Ringfort (Rath), Affouley, Co. Kerry
Co. Kerry |
Ringforts
Most ringforts announce themselves readily enough, rising from fields as grassy platforms with banks still a metre or two high.
The rath at Affouley in north Kerry does almost the opposite. It has been so thoroughly levelled over time that it is barely perceptible at ground level, a ghostly impression in low-lying land rather than anything you would confidently call a monument.

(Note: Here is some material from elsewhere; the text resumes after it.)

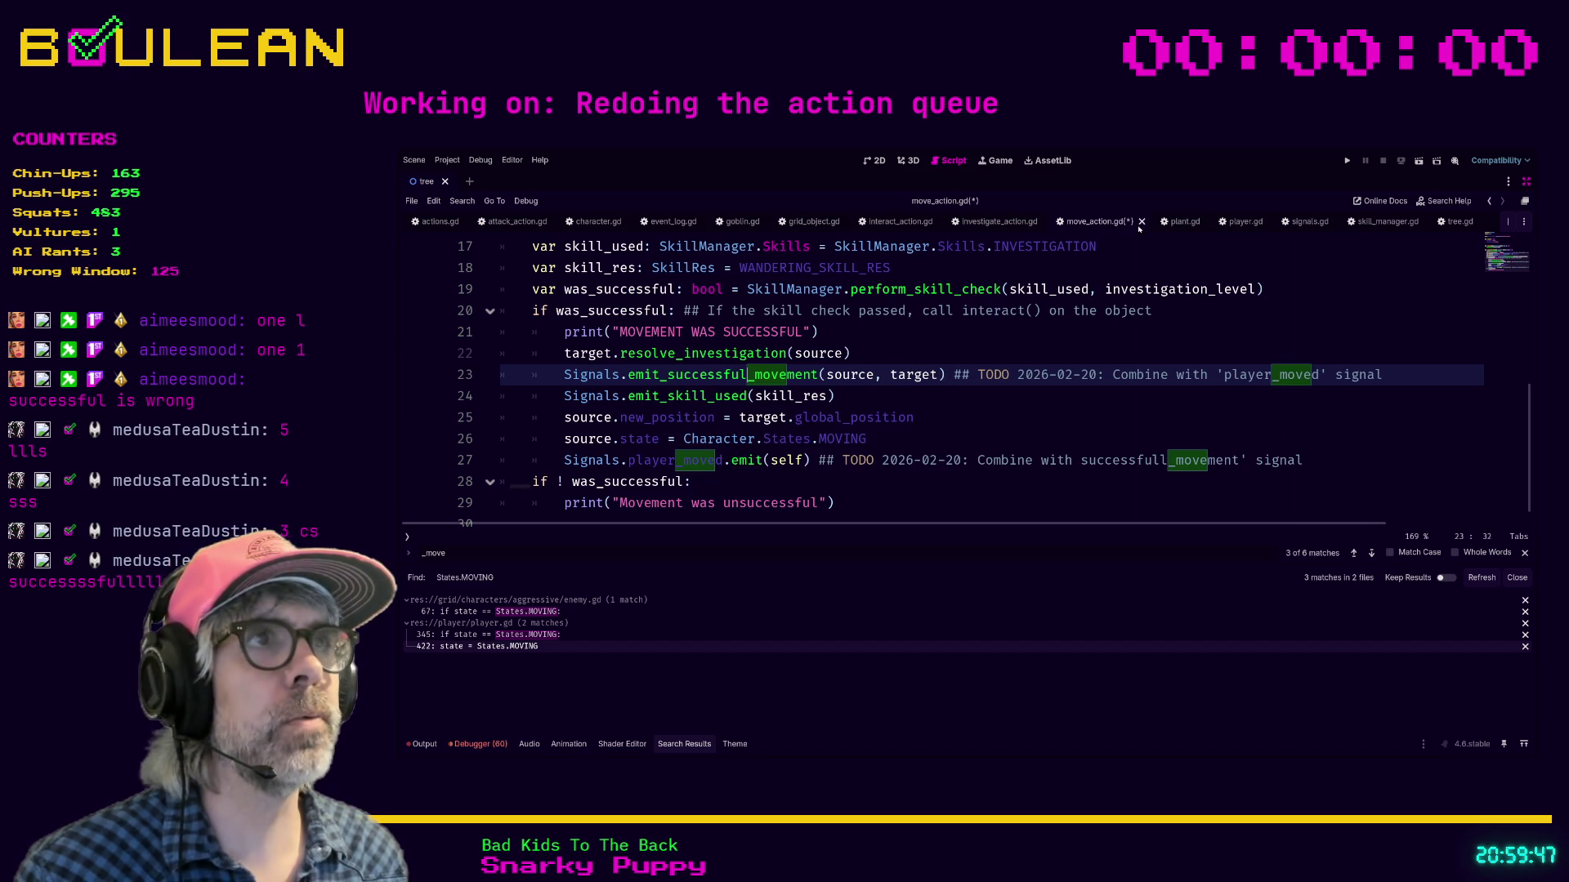
pyautogui.click(1307, 221)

A rath is an early medieval enclosure, typically dating from roughly the fifth to the twelfth century, formed by an earthen bank and a surrounding ditch, or fosse, used as a defended farmstead or a marker of status in the landscape. The Affouley example is univallate, meaning it has a single bank and ditch rather than the multiple concentric rings seen at more elaborate sites. When surveyed and recorded by C. Toal for the North Kerry Archaeological Survey, published in 1995, the internal diameter measured approximately 27 metres north to south and 26 metres east to west, which is a fairly typical size for a rath of this type. The enclosing bank, originally the defining feature of the site, now rises to just half a metre, and is between eight and nine metres wide at the base, the width suggesting the bank has slumped and spread considerably over the centuries. The external fosse is similarly diminished, running to about two metres across and sitting only 0.6 metres below the level of the surrounding ground.
What makes the site quietly interesting is precisely that near-erasure. The dimensions are still legible, the circular logic of the place still traceable if you know what you are looking for, but the land has done its slow work of reclaiming it. It sits as a faint ring in the low Kerry fields, still mappable, still measurable, but only just there.